How I Lost My Pants (Pt. 5): Netflix and Write

Last week we went over how to speed up the writing process. Specifically, we talked about sprinting. You can read that post HERE.

This week, as promised, we’re talking about how binge watching your favorite shows can teach you to write. You know, for a writer, watching TV or movies isn’t laziness, it’s work. No, I’m not even kidding.Novel Confession

I love Netflix and Acorn TV like whoa. LOVE ’em. I also have cable TV. Some would say this makes me an addict. Some would be wrong. I’m learning my craft.

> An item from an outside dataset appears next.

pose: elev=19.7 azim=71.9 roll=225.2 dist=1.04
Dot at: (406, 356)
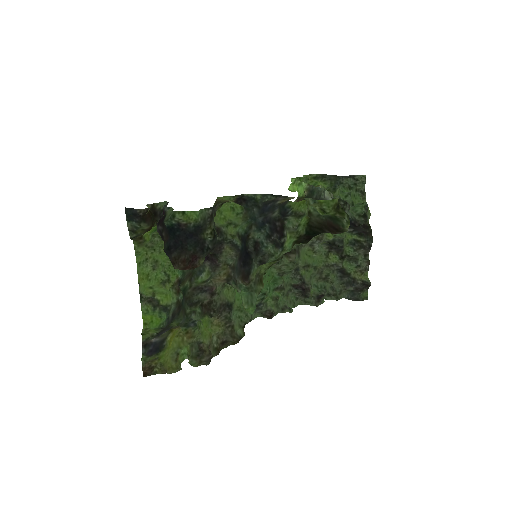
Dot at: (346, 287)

Recently I read this great article by Reedsy editor Andrew Lowe with the clever title of Netflix & Write. Talk about attention grabbing. In it, Lowe talks about the things we can learn from binge watching some of the best shows. Everything from plotting to characters.

So, that got me thinking about how I’ve learned to hide bodies…

Body hiding

Kidding. Sort of.

The truth is, I can’t even tell you how many times I’ve been inspired while watching a television program. Many, many moons ago, I was watching a Discovery Channel documentary about 2,000 year old mummies found in China. Caucasian mummies. From the British Aisles. HOLY RUSTED METAL, BATMAN! Believe you me, that sparked some ideas. Ideas which have yet to make the publishing cut, but they may yet.

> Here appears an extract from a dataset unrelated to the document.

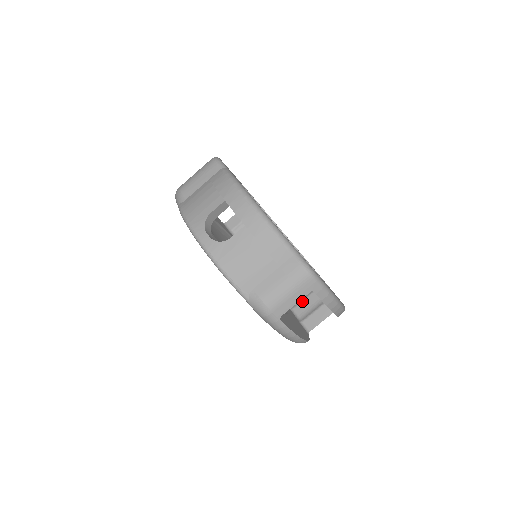
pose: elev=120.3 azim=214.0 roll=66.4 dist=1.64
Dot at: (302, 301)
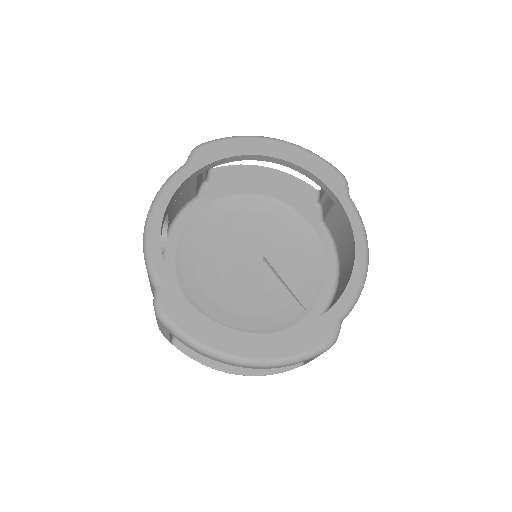
Dot at: occluded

I’ve also been inspired by everything from Buffy the Vampire Slayer to Firefly to Hallmark Christmas movies. I truly believe that as authors, we are inspired by everything around us, including (and maybe even most especially) storytelling, regardless of medium.

In fact, when I decided to start writing cozy mysteries, I wanted to get in the mood, so to speak. Not only did I start devouring cozy mystery books, but I watched every cozy mystery show or movie I could get my hands on. Did it work? Heck, yeah it did. Watching a movie or TV show in your genre can help get those creative juices flowing again. I’ve certainly found it works for me. And not only does it get the creative juices flowing…but if you watch with a critical mind, you’ll often discover what not to do (major plot holes, undeveloped characters, wild leaps of logic) to what to do (clever dialogue, attention to detail, shocking reveals).

When I was working on the early Dragon Wars books, I watched Life After People almost religiously (Gotta know how everything falls apart. Am I right?)But I didn’t stop at documentaries. I also gobbled up just about every post-apocalyptic show I could get my hands on, including Doomsday Preppers and Zombieland. And need I mention The Walking Dead? Yeah. Didn’t think so.

paste-walking-dead-war-3-episodes

Right now I’m working on a new mystery series set in the early 1930s. I’ve got to do proper historical research, of course. But I also need to catch the “feel” of the time period. Or at least the fiction of it. So, I’m re-watching Poirot and Miss Fischer. I even got my hands on Miss Pettigrew Lives for a Day and binged on Z: The Beginning of EverythingAs I watched, details of character and plot began to slowly unfurl in my mind. Now we’re getting somewhere…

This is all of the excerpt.